:: Data supplied

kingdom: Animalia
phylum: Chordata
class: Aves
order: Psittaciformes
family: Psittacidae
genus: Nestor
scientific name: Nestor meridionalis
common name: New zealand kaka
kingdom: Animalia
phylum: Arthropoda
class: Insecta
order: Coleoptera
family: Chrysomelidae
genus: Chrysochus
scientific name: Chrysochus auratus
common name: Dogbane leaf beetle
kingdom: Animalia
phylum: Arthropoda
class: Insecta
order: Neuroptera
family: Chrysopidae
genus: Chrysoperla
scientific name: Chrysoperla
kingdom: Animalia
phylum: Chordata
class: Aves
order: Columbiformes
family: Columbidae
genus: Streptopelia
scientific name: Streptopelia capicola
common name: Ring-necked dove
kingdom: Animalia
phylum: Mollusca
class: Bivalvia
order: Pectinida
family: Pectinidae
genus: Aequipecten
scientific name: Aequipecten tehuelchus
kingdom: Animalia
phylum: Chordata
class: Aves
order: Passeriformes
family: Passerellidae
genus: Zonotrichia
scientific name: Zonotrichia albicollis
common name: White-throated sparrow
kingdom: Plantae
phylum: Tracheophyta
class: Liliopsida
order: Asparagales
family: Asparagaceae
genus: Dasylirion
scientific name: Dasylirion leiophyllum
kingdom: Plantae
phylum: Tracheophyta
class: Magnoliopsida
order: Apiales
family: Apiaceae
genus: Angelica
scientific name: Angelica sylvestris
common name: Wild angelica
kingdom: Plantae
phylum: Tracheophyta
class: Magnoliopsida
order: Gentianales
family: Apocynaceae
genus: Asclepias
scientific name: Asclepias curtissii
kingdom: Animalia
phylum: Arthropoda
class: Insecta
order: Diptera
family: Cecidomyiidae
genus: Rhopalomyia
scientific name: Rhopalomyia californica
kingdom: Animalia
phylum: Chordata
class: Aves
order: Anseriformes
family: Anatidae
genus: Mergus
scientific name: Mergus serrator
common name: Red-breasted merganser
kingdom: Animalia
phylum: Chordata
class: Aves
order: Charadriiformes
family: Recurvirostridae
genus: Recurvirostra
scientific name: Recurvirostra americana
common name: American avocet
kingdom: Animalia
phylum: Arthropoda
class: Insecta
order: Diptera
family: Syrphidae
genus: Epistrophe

::::

— Task objective —
Can you reproduce every one of the rows above, line for line and without changing a single character?

— Output for this task —
kingdom: Animalia
phylum: Chordata
class: Aves
order: Psittaciformes
family: Psittacidae
genus: Nestor
scientific name: Nestor meridionalis
common name: New zealand kaka
kingdom: Animalia
phylum: Arthropoda
class: Insecta
order: Coleoptera
family: Chrysomelidae
genus: Chrysochus
scientific name: Chrysochus auratus
common name: Dogbane leaf beetle
kingdom: Animalia
phylum: Arthropoda
class: Insecta
order: Neuroptera
family: Chrysopidae
genus: Chrysoperla
scientific name: Chrysoperla
kingdom: Animalia
phylum: Chordata
class: Aves
order: Columbiformes
family: Columbidae
genus: Streptopelia
scientific name: Streptopelia capicola
common name: Ring-necked dove
kingdom: Animalia
phylum: Mollusca
class: Bivalvia
order: Pectinida
family: Pectinidae
genus: Aequipecten
scientific name: Aequipecten tehuelchus
kingdom: Animalia
phylum: Chordata
class: Aves
order: Passeriformes
family: Passerellidae
genus: Zonotrichia
scientific name: Zonotrichia albicollis
common name: White-throated sparrow
kingdom: Plantae
phylum: Tracheophyta
class: Liliopsida
order: Asparagales
family: Asparagaceae
genus: Dasylirion
scientific name: Dasylirion leiophyllum
kingdom: Plantae
phylum: Tracheophyta
class: Magnoliopsida
order: Apiales
family: Apiaceae
genus: Angelica
scientific name: Angelica sylvestris
common name: Wild angelica
kingdom: Plantae
phylum: Tracheophyta
class: Magnoliopsida
order: Gentianales
family: Apocynaceae
genus: Asclepias
scientific name: Asclepias curtissii
kingdom: Animalia
phylum: Arthropoda
class: Insecta
order: Diptera
family: Cecidomyiidae
genus: Rhopalomyia
scientific name: Rhopalomyia californica
kingdom: Animalia
phylum: Chordata
class: Aves
order: Anseriformes
family: Anatidae
genus: Mergus
scientific name: Mergus serrator
common name: Red-breasted merganser
kingdom: Animalia
phylum: Chordata
class: Aves
order: Charadriiformes
family: Recurvirostridae
genus: Recurvirostra
scientific name: Recurvirostra americana
common name: American avocet
kingdom: Animalia
phylum: Arthropoda
class: Insecta
order: Diptera
family: Syrphidae
genus: Epistrophe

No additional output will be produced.